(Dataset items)
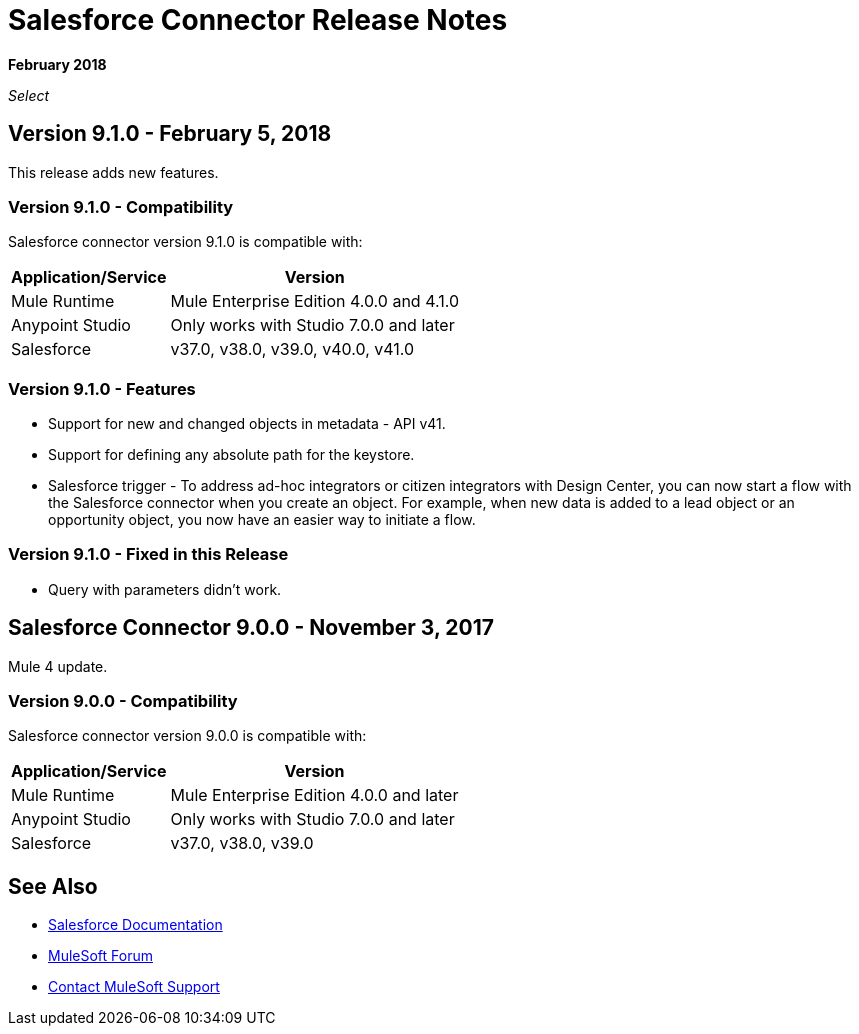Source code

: = Salesforce Connector Release Notes
:keywords: release notes, salesforce, connector

*February 2018*

_Select_

== Version 9.1.0 - February 5, 2018

This release adds new features.

=== Version 9.1.0 - Compatibility

Salesforce connector version 9.1.0 is compatible with:

[%header%autowidth.spread]
|===
|Application/Service |Version
|Mule Runtime |Mule Enterprise Edition 4.0.0 and 4.1.0
|Anypoint Studio |Only works with Studio 7.0.0 and later
|Salesforce |v37.0, v38.0, v39.0, v40.0, v41.0
|===

=== Version 9.1.0 - Features

* Support for new and changed objects in metadata - API v41.
* Support for defining any absolute path for the keystore.
* Salesforce trigger - To address ad-hoc integrators or citizen integrators with Design Center, you can now start a flow with the Salesforce connector when 
you create an object. For example, when new data is added to a lead object 
or an opportunity object, you now have an easier way to initiate a flow.

=== Version 9.1.0 - Fixed in this Release

* Query with parameters didn't work.

== Salesforce Connector 9.0.0 - November 3, 2017

Mule 4 update.

=== Version 9.0.0 - Compatibility

Salesforce connector version 9.0.0 is compatible with:


[%header%autowidth.spread]
|===
|Application/Service |Version
|Mule Runtime |Mule Enterprise Edition 4.0.0 and later
|Anypoint Studio |Only works with Studio 7.0.0 and later
|Salesforce |v37.0, v38.0, v39.0
|===


== See Also

* https://mule4-docs.mulesoft.com/connectors/salesforce-connector.html[Salesforce Documentation]
* https://forums.mulesoft.com[MuleSoft Forum]
* https://support.mulesoft.com[Contact MuleSoft Support]
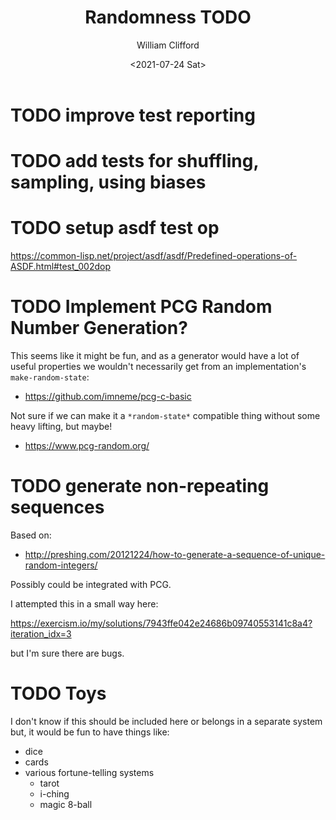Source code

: #+title: Randomness TODO
#+date: <2021-07-24 Sat>
#+author: William Clifford
#+email: will@wobh.org

* TODO improve test reporting
* TODO add tests for shuffling, sampling, using biases
* TODO setup asdf test op

https://common-lisp.net/project/asdf/asdf/Predefined-operations-of-ASDF.html#test_002dop

* TODO Implement PCG Random Number Generation?

This seems like it might be fun, and as a generator would have a lot
of useful properties we wouldn't necessarily get from an
implementation's ~make-random-state~:

- https://github.com/imneme/pcg-c-basic

Not sure if we can make it a ~*random-state*~ compatible thing without
some heavy lifting, but maybe!

- https://www.pcg-random.org/

* TODO generate non-repeating sequences

Based on:

- http://preshing.com/20121224/how-to-generate-a-sequence-of-unique-random-integers/

Possibly could be integrated with PCG.

I attempted this in a small way here:

https://exercism.io/my/solutions/7943ffe042e24686b09740553141c8a4?iteration_idx=3

but I'm sure there are bugs.

* TODO Toys

I don't know if this should be included here or belongs in a separate
system but, it would be fun to have things like:

- dice
- cards
- various fortune-telling systems
  - tarot
  - i-ching
  - magic 8-ball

=== What the task asks ===
Taking the lines above, repeat exactly those from the line that contains "February 5, 2018" through the line that contains "4.0.0 and 4.1.0", and both of those lines as well. Include nothing else.

=== Worked solution ===
== Version 9.1.0 - February 5, 2018

This release adds new features.

=== Version 9.1.0 - Compatibility

Salesforce connector version 9.1.0 is compatible with:

[%header%autowidth.spread]
|===
|Application/Service |Version
|Mule Runtime |Mule Enterprise Edition 4.0.0 and 4.1.0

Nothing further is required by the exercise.